Irena et Vojtěch Havel : faire corps avec la musique
C’est une histoire qui commence par un disque au titre poétique et mystérieux. Little blue nothing. C’est aussi l’histoire de la rencontre de Mathieu Saura, alias Vincent Moon et de deux musiciens tchèques, non moins mystérieux, Irena et Vojtěch Havel. De cette rencontre est né un documentaire.

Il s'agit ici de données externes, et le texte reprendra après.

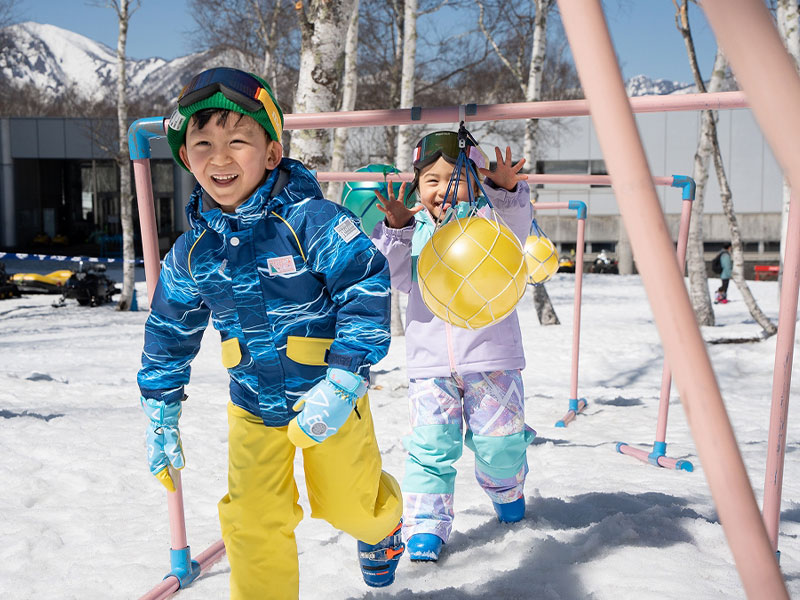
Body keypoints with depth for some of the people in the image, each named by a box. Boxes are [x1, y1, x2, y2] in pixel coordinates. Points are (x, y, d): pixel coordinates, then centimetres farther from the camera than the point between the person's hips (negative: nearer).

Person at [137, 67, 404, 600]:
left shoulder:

Irena et Vojtěch Havel sont deux personnages lunaires. Ils sont tchèques, mais semblent sortis de nulle part. Ou plutôt : leur patrie c’est la musique, et leurs instruments de musique ne sont qu’une prolongation presque logique de leur être. Irena et Vojtěch Havel, c’est l’osmose d’une vie dédiée à la musique et c’est ce qui a séduit Vincent Moon, dénicheur de talents inconnus, promoteur d’une musique sans frontières grâce à sa blogothèque et ses ‘concerts à emporter’. De là est née l’idée de faire un film sur ce duo de musiciens tchèques. Vincent Moon :
« Dans ce film, on a essayé le plus possible de s’effacer derrière la rencontre. Je pense que ça les représente assez fidèlement. Il n’y a pas de manipulation de notre part sur le fait qu’ils apparaissent comme des illuminés. Mais ce sont de beaux illuminés, des gens qui vivent entièrement pour ça. Ça me touche vraiment. C’est comme une relation amoureuse avec un instrument. »C’est par l’intermédiaire d’un ami musicien américain, Bryce Dessner, que Vincent Moon a découvert, au début des années 1990, ce couple de musiciens auquel convient plus qu’à tout autres, le terme de ‘bohème’ :
« J’ai rencontré un jour Bryce qui m’a donné ce disque. On ne savait toujours pas qui était derrière ce disque. Il m’a dit que ce disque était comme hanté, qu’il contenait des musiques qui l’avaient énormément touché, sans savoir d’où il venait. Le fait de ne pas savoir de qui il s’agissait donnait une dimension complètement mythique, mystique à cette musique. On a eu, avec mon ami Gaspard, une expérience très forte en écoutant cette musique. On est devenu fascinés par ces sons qui ne se rapportaient à rien précisément. On ne savait même pas de quel pays ça venait ni en quelle langue la chanteuse parlait. On a mené quelques recherches, on a découvert qu’ils venaient de République tchèque et qu’il s’agissait de Vojtěch et Irena Havel. Ca faisait trois ans qu’on voulait faire un film, on ne savait pas quelle forme. C’était censé être un road movie qui traversait l’Europe. Un jour, on s’est dit que ce film ne se ferait jamais si on attendait de l’écrire, ou d’avoir beaucoup de fonds. On est partis et on l’a tourné en quatre jours à Prague. »
Mais à l’heure où le duo américain freak-folk CocoRosie peut se targuer d’un joli succès public, Irena et Vojtěch Havel galèrent toujours dans leur pays. Paradoxalement, c’est donc hors des frontières tchèques qu’ils ont connu un modeste enthousiasme du public, notamment auprès de la scène américaine alternative. C’est ainsi qu’ils se sont retrouvés à faire la première partie de Sufjan Stevens aux Etats-Unis, alors que pas une personne ne les connaissait. Instrumentale ou avec des paroles, la musique des époux Havel est une musique intimiste et feutrée, parfois étrange, surtout contemplative.
Le documentaire Malé modré nic, Little blue nothing a déjà été présenté deux fois en République tchèque : au dernier festival international de Karlovy Vary, puis quelques semaines après début août à l’Ecole d’été de cinéma d’Uherské Hradistě.